The earlier versions of Windows servers were prone to fall
in this trap, as the default name suggestion for administrators while setting
up Microsoft’s Active Directory (i.e. AD) directory service was “corp”. The problem is twofold here. On
the one hand, Microsoft has linked the default suggestion to an actual address
and on the other hand many companies have adopted this setting as it is without
changing it to secure one.
Adequate to hone the appetite of intruders or hackers
“Certainly, this whole situation means
an opportunity to anyone who controls corp.comas
it gives him an ability to passively divert or catch the private communication
of hundreds of thousands of personal computers which end up being removed from
a corporate environment that uses this designation corpfor their Active
Directory Domain”, said the security researcher on his blog
KrebsOnSecurity.
Secure names and internal networks
... Microsoft has acquired the domain name corp.com to enhance the user security and closed the long awaited loophole.
“To help protect
systems, we encourage customers to adopt secure security practices when
planning domain names and internal networks.
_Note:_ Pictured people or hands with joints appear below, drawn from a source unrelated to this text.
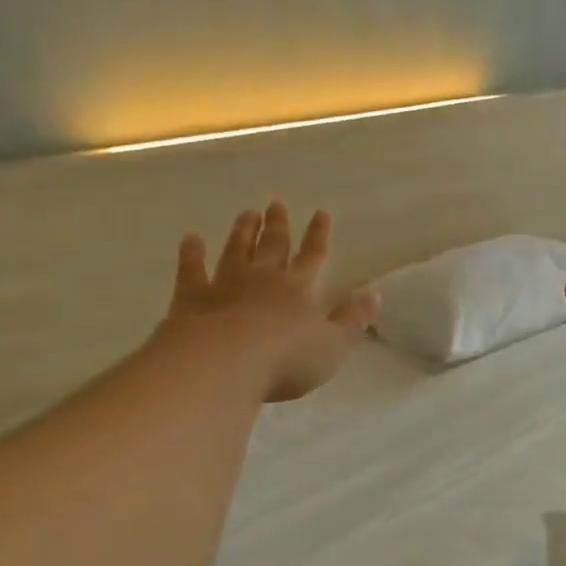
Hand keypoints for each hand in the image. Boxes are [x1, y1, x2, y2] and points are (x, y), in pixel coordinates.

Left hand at [161, 202, 379, 402]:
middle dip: (277, 225)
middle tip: (276, 203)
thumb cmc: (287, 359)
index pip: (313, 256)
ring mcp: (226, 284)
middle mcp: (263, 277)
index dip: (319, 236)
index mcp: (299, 288)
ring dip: (243, 232)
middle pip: (273, 246)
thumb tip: (374, 294)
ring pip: (236, 250)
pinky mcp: (193, 297)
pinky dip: (191, 253)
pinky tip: (190, 239)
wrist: (225, 363)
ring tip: (247, 213)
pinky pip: (193, 269)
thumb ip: (353, 320)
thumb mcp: (333, 346)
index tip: (321, 213)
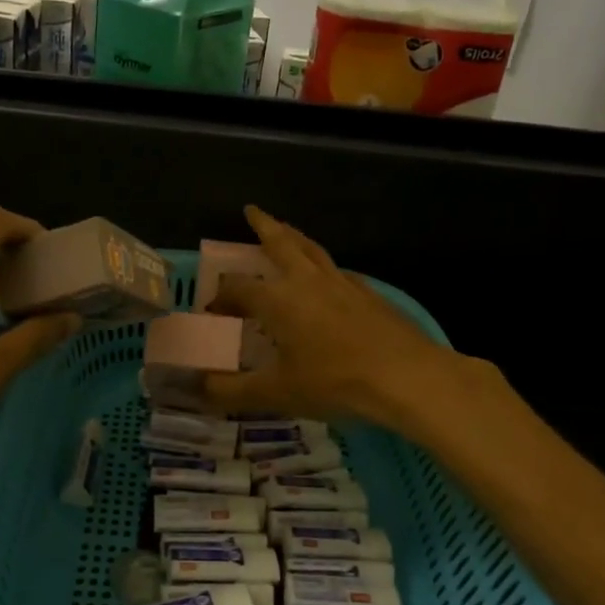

We released a security advisory in
June 2009 and a security update that helps to protect users from possible
intrusion. As part of our ongoing commitment to customer safety, we have also
acquired the corp.com domain name”, Microsoft said in a statement.
This initiative towards the security measurement can
safeguard the companies that have constructed their IT infrastructures using the Active
Directory Service on
“corp or corp.com”. Regardless of everything, Brian Krebs still warns that: “Any company that has linked its internal Active Directory Network to a domain that it does not control is still exposed to a possible security nightmare”.